[TASK INPUT]
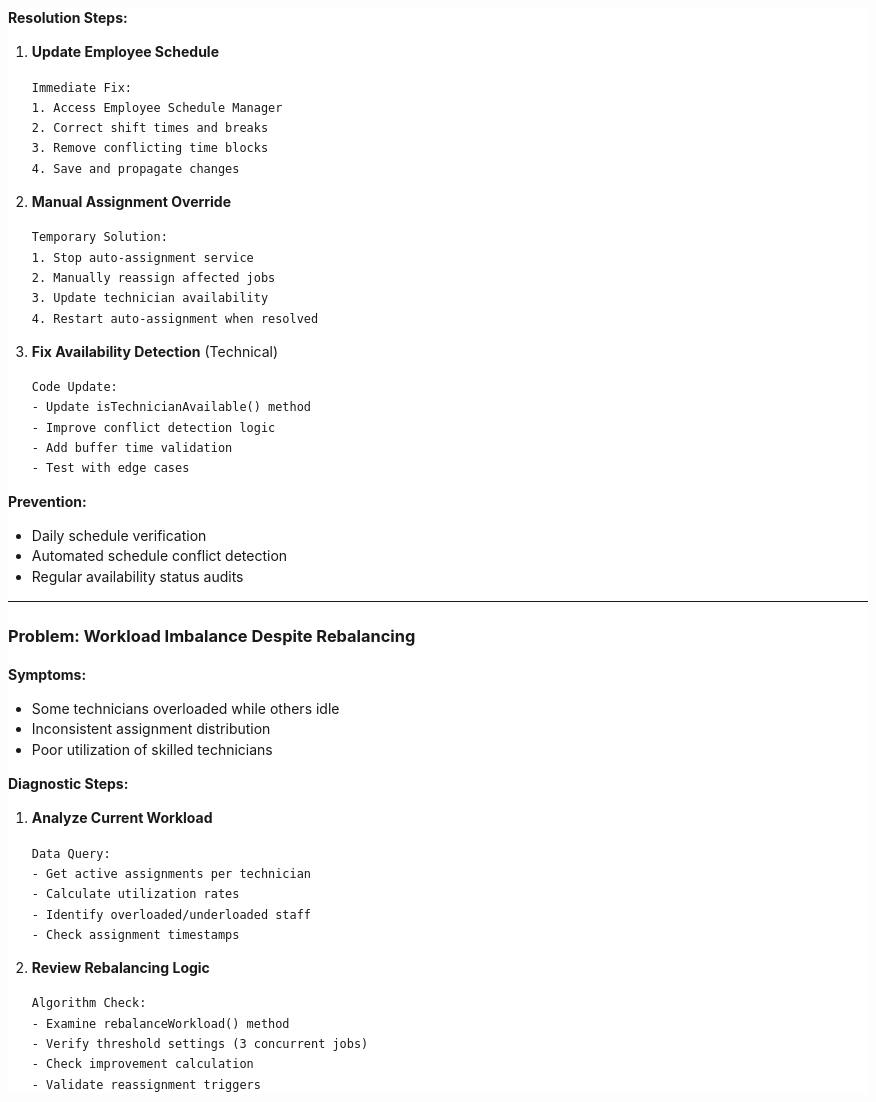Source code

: **Resolution Steps:**

1. **Update Employee Schedule**
   ```
   Immediate Fix:
   1. Access Employee Schedule Manager
   2. Correct shift times and breaks
   3. Remove conflicting time blocks
   4. Save and propagate changes
   ```

2. **Manual Assignment Override**
   ```
   Temporary Solution:
   1. Stop auto-assignment service
   2. Manually reassign affected jobs
   3. Update technician availability
   4. Restart auto-assignment when resolved
   ```

3. **Fix Availability Detection** (Technical)
   ```
   Code Update:
   - Update isTechnicianAvailable() method
   - Improve conflict detection logic
   - Add buffer time validation
   - Test with edge cases
   ```

**Prevention:**
- Daily schedule verification
- Automated schedule conflict detection
- Regular availability status audits

---

### Problem: Workload Imbalance Despite Rebalancing

**Symptoms:**
- Some technicians overloaded while others idle
- Inconsistent assignment distribution
- Poor utilization of skilled technicians

**Diagnostic Steps:**

1. **Analyze Current Workload**
   ```
   Data Query:
   - Get active assignments per technician
   - Calculate utilization rates
   - Identify overloaded/underloaded staff
   - Check assignment timestamps
   ```

2. **Review Rebalancing Logic**
   ```
   Algorithm Check:
   - Examine rebalanceWorkload() method
   - Verify threshold settings (3 concurrent jobs)
   - Check improvement calculation
   - Validate reassignment triggers
   ```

[TASK STATEMENT] The expected answer is the listing above, duplicated exactly, with its pictures removed.

[REPLY]
Source code

: **Resolution Steps:**

1. **Update Employee Schedule**
   ```
   Immediate Fix:
   1. Access Employee Schedule Manager
   2. Correct shift times and breaks
   3. Remove conflicting time blocks
   4. Save and propagate changes
   ```

2. **Manual Assignment Override**
   ```
   Temporary Solution:
   1. Stop auto-assignment service
   2. Manually reassign affected jobs
   3. Update technician availability
   4. Restart auto-assignment when resolved
   ```

3. **Fix Availability Detection** (Technical)
   ```
   Code Update:
   - Update isTechnicianAvailable() method
   - Improve conflict detection logic
   - Add buffer time validation
   - Test with edge cases
   ```

**Prevention:**
- Daily schedule verification
- Automated schedule conflict detection
- Regular availability status audits

---

### Problem: Workload Imbalance Despite Rebalancing

**Symptoms:**
- Some technicians overloaded while others idle
- Inconsistent assignment distribution
- Poor utilization of skilled technicians

**Diagnostic Steps:**

1. **Analyze Current Workload**
   ```
   Data Query:
   - Get active assignments per technician
   - Calculate utilization rates
   - Identify overloaded/underloaded staff
   - Check assignment timestamps
   ```

2. **Review Rebalancing Logic**
   ```
   Algorithm Check:
   - Examine rebalanceWorkload() method
   - Verify threshold settings (3 concurrent jobs)
   - Check improvement calculation
   - Validate reassignment triggers
   ```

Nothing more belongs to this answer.